── DOCUMENTO FUENTE

En todo el periplo de Madrid, siempre mi madre al lado. Cuidadora, entregada, entrañable. Desde el viaje en aquel expreso Costa Vasca, que salía de Llodio hacia las 23 horas y llegaba a Madrid a eso de las 7 horas del día siguiente, con tour de una hora de autobús al llegar por la capital del reino, porque nos confundimos de sentido al coger uno de ruta circular en la Plaza Castilla.

Siete días previos a la intervención. Estudios y análisis pertinentes. Encontrándome fenomenal, como me encontraba, fueron siete días de entretenimiento en el hospital. Escuchaba mucho “We are the world”, recién lanzada apenas un par de meses antes. Incluso algún día salimos a pasear por el Parque del Oeste. La víspera del día D me permití la licencia de volver a la infancia acompañando la juerga de un chaval de Sanlúcar de Barrameda, 11 años, vecino de habitación, que esperaba también una intervención cardíaca, tirando agua con una jeringuilla desde la ventana a la gente que pasaba.

El 19 de junio, a primera hora de la mañana, después de rasurarme entero, excepto la cabeza, me llevaron al quirófano. Me dejaron un rato solo en una sala contigua, antes de pasar. Probablemente, el momento más intenso de reflexión previo a la intervención. Conseguí acercarme al significado de no despertar después de la anestesia, a la idea de la nada. No diré que era miedo, pero sí una sensación de trascendencia muy especial.

Por fortuna, salió todo muy bien. Rábago era un auténtico maestro. Mis padres (mi padre llegó la víspera para estar presente) respiraron aliviados. Solo quedaba el posoperatorio y la recuperación.

Se dice que la memoria del ser humano tiende a suavizar el pasado y eliminar sus aspectos más dolorosos (Aunque también se puede afirmar lo contario cuando son recuerdos traumáticos). Lo cierto es que ahora, recordando aquellos días, solo me viene lo inquieto que estaba tras la operación, con una incomodidad creciente por el calor terrible de finales de junio y las ganas que tenía de volver a casa. No recuerdo dolor, ni molestias.

Paseaba a menudo por el pasillo de la planta del hospital, donde me cruzaba con otros pacientes intervenidos que también lucían su cremallera al aire, esa cicatriz en el esternón cruzada por los puntos de sutura. A mí me parecían todos muy mayores, claro. De hecho, antes de operarme los veía y me decía a mí mismo “cómo no voy a ser capaz de afrontar yo aquello si toda esa gente tan mayor ha pasado por ahí”. Una manera de fortalecer el ánimo.

────

● POR HACER:
Cita literalmente el pasaje del relato de la operación desde «Por fortuna, salió» hasta «y la recuperación.».

── EXTRACTOS DE DATOS

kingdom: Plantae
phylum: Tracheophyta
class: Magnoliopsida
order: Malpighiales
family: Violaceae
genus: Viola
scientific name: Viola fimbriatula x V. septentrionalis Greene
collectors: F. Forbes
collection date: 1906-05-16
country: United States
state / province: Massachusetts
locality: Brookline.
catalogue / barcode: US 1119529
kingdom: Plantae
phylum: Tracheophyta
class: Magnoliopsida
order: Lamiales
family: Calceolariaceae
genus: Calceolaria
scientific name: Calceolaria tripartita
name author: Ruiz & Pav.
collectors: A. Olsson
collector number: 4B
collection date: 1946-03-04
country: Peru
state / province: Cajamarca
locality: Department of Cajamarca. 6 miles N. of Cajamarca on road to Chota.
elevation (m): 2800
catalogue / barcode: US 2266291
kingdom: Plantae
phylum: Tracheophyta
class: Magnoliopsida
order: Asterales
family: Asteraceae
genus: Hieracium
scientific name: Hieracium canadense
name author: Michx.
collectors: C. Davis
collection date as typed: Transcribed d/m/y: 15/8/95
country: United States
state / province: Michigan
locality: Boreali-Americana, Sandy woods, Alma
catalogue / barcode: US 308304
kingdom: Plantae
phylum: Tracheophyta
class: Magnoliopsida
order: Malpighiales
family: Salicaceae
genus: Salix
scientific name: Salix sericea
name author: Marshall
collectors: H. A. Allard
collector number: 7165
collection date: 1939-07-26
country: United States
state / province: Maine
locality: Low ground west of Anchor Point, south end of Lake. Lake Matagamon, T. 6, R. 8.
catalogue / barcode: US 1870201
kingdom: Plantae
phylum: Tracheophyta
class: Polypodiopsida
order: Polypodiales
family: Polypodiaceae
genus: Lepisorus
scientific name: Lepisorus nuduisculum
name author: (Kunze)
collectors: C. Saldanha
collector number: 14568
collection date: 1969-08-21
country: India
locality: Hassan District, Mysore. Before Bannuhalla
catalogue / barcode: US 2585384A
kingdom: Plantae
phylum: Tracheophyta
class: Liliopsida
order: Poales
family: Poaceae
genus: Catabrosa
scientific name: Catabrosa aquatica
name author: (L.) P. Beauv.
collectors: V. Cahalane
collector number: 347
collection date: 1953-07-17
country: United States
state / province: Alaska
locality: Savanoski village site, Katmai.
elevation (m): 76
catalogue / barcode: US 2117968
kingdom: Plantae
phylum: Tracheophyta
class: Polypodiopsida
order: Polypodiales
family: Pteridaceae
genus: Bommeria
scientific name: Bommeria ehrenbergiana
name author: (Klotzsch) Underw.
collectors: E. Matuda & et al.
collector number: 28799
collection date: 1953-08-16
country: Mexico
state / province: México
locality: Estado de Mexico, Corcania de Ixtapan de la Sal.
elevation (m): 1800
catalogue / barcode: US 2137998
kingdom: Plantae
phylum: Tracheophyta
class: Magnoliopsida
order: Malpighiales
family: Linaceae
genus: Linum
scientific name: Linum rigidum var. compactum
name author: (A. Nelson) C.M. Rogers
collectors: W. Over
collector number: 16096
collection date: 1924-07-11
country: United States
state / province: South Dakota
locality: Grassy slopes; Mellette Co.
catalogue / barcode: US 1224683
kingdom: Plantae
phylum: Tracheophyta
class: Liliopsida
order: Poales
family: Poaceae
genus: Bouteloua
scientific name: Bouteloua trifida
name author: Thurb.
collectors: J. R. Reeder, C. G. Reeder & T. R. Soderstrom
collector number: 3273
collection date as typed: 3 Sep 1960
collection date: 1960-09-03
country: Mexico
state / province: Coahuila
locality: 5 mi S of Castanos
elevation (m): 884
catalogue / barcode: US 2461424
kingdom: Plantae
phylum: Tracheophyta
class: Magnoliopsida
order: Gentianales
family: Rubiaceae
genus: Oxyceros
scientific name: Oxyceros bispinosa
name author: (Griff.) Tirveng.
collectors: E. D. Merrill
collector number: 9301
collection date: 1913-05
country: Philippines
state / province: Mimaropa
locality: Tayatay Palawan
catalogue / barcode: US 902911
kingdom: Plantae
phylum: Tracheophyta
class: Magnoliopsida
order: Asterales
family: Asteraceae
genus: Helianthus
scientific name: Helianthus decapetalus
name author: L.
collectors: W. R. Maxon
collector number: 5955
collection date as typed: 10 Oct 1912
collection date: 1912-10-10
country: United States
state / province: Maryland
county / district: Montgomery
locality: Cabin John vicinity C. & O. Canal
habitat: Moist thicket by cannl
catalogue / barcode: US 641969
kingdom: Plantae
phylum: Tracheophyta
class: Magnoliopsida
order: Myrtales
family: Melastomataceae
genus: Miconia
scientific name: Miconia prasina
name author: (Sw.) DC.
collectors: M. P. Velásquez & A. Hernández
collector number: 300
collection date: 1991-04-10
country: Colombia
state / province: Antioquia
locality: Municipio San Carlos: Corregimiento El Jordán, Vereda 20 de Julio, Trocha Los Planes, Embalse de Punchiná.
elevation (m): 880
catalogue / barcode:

────

● RESULTADO DE LA TAREA:
Por fortuna, salió todo muy bien. Rábago era un auténtico maestro. Mis padres (mi padre llegó la víspera para estar presente) respiraron aliviados. Solo quedaba el posoperatorio y la recuperación.